**PROMPT**:
Only the lines with "быть" in the entries below belong in the answer; please copy them.

═════ MATERIAL FOR THE TASK ═════

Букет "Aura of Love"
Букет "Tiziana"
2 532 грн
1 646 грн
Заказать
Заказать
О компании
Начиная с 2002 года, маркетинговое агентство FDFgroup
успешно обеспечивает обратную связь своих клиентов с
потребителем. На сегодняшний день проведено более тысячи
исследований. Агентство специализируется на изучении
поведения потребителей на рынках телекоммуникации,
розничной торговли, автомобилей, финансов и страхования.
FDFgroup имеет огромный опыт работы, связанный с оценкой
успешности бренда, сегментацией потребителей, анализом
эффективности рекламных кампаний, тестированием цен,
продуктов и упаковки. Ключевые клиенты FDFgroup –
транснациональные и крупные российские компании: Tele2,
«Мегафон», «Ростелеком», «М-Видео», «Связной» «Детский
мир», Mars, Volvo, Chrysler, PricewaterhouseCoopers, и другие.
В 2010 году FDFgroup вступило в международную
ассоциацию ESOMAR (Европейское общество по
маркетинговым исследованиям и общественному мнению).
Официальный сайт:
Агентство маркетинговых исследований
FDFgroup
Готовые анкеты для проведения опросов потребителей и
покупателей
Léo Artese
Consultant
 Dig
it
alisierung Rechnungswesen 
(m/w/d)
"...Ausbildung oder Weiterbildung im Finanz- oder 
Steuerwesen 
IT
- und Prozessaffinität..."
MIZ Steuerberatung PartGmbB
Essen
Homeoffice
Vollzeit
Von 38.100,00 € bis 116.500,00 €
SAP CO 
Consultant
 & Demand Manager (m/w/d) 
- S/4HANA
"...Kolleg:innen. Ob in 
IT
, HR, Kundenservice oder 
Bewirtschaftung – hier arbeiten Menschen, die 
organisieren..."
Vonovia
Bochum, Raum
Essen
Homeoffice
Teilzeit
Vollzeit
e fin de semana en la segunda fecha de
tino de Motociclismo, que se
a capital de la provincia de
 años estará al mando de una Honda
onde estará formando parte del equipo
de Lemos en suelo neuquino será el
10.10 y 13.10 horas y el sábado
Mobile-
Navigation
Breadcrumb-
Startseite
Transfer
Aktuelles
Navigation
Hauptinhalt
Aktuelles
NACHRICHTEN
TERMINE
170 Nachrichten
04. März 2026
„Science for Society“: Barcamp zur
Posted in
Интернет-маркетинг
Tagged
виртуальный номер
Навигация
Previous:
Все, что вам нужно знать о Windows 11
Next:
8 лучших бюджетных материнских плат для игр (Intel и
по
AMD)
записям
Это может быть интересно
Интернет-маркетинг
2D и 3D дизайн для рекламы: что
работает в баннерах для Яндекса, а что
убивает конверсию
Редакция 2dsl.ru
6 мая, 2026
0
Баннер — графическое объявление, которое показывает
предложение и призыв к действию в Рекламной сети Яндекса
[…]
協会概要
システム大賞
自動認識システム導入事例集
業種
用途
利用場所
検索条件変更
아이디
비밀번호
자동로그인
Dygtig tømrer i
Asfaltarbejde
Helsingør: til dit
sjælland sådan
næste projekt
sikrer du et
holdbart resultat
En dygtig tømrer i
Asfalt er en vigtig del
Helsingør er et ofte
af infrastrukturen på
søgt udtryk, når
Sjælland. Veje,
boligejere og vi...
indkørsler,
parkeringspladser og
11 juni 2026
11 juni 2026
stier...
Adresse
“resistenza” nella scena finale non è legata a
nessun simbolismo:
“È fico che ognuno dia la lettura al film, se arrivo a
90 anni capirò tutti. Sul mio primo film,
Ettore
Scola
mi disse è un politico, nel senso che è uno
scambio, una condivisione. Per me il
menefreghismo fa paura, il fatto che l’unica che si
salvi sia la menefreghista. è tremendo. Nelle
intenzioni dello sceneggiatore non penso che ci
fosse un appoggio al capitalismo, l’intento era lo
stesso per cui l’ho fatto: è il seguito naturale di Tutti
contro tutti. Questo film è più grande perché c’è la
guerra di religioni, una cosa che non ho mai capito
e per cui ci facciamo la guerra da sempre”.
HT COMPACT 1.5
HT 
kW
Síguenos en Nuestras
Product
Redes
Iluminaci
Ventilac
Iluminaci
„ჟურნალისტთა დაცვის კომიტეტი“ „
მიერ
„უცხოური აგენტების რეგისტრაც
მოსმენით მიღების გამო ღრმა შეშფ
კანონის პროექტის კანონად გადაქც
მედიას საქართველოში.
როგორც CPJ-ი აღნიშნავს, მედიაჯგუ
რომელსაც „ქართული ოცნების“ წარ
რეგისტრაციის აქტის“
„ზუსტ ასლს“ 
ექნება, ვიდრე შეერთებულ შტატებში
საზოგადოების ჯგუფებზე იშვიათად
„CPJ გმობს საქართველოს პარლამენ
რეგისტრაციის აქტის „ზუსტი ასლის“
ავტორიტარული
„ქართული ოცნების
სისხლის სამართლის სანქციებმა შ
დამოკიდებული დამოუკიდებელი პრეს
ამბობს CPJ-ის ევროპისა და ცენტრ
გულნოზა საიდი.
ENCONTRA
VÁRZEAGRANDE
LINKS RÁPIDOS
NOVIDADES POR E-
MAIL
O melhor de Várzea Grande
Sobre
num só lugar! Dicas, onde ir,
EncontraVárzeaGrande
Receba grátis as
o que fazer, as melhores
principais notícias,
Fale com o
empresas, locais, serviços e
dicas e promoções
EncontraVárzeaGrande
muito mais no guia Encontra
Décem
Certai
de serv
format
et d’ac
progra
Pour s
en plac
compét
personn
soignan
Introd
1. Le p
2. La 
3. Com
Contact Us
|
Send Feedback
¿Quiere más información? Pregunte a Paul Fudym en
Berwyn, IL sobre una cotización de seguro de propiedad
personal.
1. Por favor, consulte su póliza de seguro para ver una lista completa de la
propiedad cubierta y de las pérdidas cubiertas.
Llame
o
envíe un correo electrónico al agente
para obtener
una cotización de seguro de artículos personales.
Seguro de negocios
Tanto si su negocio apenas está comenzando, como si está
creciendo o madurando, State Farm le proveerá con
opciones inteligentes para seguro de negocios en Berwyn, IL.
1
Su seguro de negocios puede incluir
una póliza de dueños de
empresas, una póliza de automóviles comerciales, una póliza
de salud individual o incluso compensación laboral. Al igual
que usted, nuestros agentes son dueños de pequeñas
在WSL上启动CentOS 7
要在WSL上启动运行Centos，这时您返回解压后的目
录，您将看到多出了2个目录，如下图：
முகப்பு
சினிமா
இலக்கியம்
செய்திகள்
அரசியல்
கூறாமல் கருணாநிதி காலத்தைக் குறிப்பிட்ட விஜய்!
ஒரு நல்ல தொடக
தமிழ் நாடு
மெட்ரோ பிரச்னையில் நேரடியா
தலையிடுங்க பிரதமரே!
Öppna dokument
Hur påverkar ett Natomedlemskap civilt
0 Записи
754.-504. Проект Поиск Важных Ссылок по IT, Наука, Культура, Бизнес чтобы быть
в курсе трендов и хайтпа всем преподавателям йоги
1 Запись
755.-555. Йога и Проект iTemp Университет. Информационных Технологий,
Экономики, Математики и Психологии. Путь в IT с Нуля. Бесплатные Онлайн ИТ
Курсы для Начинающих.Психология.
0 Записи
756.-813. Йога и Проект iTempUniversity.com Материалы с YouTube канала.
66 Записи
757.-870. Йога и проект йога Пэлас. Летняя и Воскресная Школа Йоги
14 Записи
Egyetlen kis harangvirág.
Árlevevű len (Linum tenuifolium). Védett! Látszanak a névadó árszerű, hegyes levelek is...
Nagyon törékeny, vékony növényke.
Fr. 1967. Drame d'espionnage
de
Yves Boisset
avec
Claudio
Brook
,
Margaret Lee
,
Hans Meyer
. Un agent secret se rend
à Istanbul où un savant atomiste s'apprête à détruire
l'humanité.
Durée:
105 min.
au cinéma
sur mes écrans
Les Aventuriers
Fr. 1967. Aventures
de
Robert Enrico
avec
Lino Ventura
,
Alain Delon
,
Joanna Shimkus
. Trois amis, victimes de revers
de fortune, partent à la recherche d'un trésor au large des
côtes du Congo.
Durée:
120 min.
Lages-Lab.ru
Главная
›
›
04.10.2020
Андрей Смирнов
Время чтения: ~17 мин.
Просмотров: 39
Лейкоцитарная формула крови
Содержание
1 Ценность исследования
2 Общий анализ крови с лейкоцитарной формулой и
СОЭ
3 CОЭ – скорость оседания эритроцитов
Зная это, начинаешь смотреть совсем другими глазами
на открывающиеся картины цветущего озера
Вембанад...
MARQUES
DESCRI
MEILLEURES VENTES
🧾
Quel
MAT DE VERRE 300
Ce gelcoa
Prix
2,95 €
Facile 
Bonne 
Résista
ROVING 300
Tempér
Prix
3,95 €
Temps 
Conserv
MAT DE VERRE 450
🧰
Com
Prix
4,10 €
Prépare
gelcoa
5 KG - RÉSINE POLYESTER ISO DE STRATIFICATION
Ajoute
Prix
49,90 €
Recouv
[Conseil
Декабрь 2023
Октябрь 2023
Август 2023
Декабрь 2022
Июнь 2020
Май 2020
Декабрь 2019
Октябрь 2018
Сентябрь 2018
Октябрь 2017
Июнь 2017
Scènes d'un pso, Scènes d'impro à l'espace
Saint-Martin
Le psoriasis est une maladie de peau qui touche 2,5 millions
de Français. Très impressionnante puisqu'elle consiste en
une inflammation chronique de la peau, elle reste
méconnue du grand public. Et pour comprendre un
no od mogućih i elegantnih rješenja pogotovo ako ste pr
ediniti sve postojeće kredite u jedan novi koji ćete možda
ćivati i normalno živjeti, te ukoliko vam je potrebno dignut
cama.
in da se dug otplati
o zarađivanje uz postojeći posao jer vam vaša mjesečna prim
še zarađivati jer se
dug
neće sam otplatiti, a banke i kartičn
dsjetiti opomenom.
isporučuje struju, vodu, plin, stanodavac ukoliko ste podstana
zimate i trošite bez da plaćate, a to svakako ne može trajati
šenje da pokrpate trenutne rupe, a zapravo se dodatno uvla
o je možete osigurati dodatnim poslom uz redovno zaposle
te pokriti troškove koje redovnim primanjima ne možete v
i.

═════

**RESULT FOR THIS TASK**:
Это может быть интересно
754.-504. Проект Поиск Важных Ссылок по IT, Наука, Культура, Бизнес чтобы быть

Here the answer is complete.